Julia afirma que a cena mais forte de sua personagem é quando relata o estupro que sofreu para Verônica Torres, a protagonista interpretada por Tainá Müller. “Eu tirei minha roupa. Quando ele começou a tirar a dele achei estranho, fiquei nervosa. Ele subiu em cima de mim. […] Ele fez sexo comigo”, diz a personagem, aos prantos. “Ele não fez sexo, não. Isso é estupro. Você foi estuprada”, responde a delegada.

“É um relato sem flashbacks. Tudo que a Hilda passou não é visto, então o trabalho foi construído em cima de memórias e do corpo. Que corpo era o da Hilda modelo, o que se tornou após descobrir um tumor irrecuperável e que corpo é esse agora que carrega as memórias e as cicatrizes desse estupro, dos abusos e do silenciamento, inclusive pelo sistema judiciário? Tudo tinha que estar vivo na minha pele. Quando a cena chega no espectador, ele não vê objetivamente o que se deu, mas ele sente”, analisa a atriz.

Julia encara a personagem de “Bom dia, Verônica” como uma forma de espelhar a maneira cruel e constante como as violências atravessam os corpos femininos. “Não acho que a Hilda tinha ideia que, ao denunciar, seria destruída como foi. O silenciamento se articula, da mesma forma que outras violências, como um invisível muito cruel que se materializa na carne da mulher silenciada”, diz.

Para a atriz, esse é um momento com o qual muitas espectadoras mulheres vão conseguir se reconhecer. “Nunca esquecemos a primeira vez em que a dureza imposta pela regência patriarcal da nossa sociedade se materializa objetivamente na nossa vida. Ela [Hilda] fala realmente por todas nós”, acrescenta.

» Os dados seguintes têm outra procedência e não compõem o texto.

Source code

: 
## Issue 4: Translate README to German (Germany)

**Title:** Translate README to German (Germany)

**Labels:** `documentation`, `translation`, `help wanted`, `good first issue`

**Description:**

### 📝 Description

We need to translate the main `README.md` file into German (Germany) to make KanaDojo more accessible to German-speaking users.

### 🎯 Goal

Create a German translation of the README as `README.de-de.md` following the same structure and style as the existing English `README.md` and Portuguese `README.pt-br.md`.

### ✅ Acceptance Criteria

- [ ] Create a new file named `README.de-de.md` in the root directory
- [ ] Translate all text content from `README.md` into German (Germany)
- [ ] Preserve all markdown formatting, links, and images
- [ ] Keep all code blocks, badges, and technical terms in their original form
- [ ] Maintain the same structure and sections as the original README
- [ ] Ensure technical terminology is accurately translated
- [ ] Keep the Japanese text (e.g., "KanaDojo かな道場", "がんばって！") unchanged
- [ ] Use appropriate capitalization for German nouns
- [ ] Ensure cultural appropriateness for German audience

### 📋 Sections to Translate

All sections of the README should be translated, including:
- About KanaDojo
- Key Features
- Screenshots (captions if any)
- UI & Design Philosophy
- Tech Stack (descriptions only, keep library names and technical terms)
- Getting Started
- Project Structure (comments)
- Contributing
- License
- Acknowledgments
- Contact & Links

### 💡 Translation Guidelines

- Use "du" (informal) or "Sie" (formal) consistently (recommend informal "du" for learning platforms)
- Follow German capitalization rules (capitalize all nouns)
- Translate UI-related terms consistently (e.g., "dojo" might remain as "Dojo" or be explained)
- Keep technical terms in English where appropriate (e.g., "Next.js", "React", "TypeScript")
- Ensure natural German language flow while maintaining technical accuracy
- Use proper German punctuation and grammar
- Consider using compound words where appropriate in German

Ela traça um paralelo com a própria profissão, afirmando que o meio de atrizes também é repleto de homens em posições de poder que usam desses privilégios para atrair, coagir, abusar e violentar.

Fabio Audi

“Não acho que a Hilda tinha ideia que, ao denunciar, seria destruída como foi”, reflete Julia Lindenberg sobre a personagem

“Há em curso uma denúncia gravíssima de um ‘mestre’ da minha área. Um ‘mago’ que igualmente fazia uso da sua influência para confundir meninas e mulheres sob a desculpa do ‘é arte’. Eu as apoio com toda minha força. Veja só: mago, uma palavra que remete à fantasia, que tira o chão, que coloca aquilo que não é tangível, apaga arestas… Temos que estar atentas sempre, infelizmente”, narra a atriz.

Feminista, Julia quer que Hilda inspire outras mulheres a pedir ajuda, mas reconhece que a tarefa não é tão fácil quanto parece. Isso porque existem fatores que impedem que as mulheres reconheçam e ajam. “Seria de uma irresponsabilidade tremenda dizer: ‘Falem!’. A primeira temporada de ‘Bom dia, Verônica’ explicita o quão difícil é pedir ajuda, e a Hilda também tem na sua carne as repercussões de como pode ser dizer algo que muitas pessoas não querem ouvir. Não podemos romantizar”, declara a atriz.

A atriz indica que mulheres que se reconheça como uma vítima de violência doméstica ou abuso sexual busque por coletivos feministas para receberam amparo. Ela considera que essas organizações são capazes de atender de forma ágil e segura com apoio jurídico, psicológico, socioassistencial, médico ou de rede de apoio e acolhimento online.

“Desejo profundamente que um dia tenhamos um sistema oficial que proteja as mulheres. Não é sempre assim. Ser mulher na nossa sociedade exige estratégia e até formá-las a gente sofre muito. Converse com outras pessoas sobre isso. Faça laços com mulheres, mais de uma, em que vocês confiem. Por todo canto podemos esbarrar com situações como essas. Lembrem-se das estratégias: alicercem-se entre si”, indica.

Esse papel de amparo é o que Julia espera para sua personagem. Apesar de não ter uma terceira temporada confirmada, ela gostaria de ver Hilda retornando em “Bom Dia, Verônica”. “Penso que a via de Hilda renascer é justamente se sentir legitimada a entrar num exército da Verônica, a ajudando a salvar outras mulheres. Acho que a Hilda renasceria se conseguisse virar uma ativista, onde colocasse sua força motriz para salvar a vida de outras mulheres”, conclui a atriz.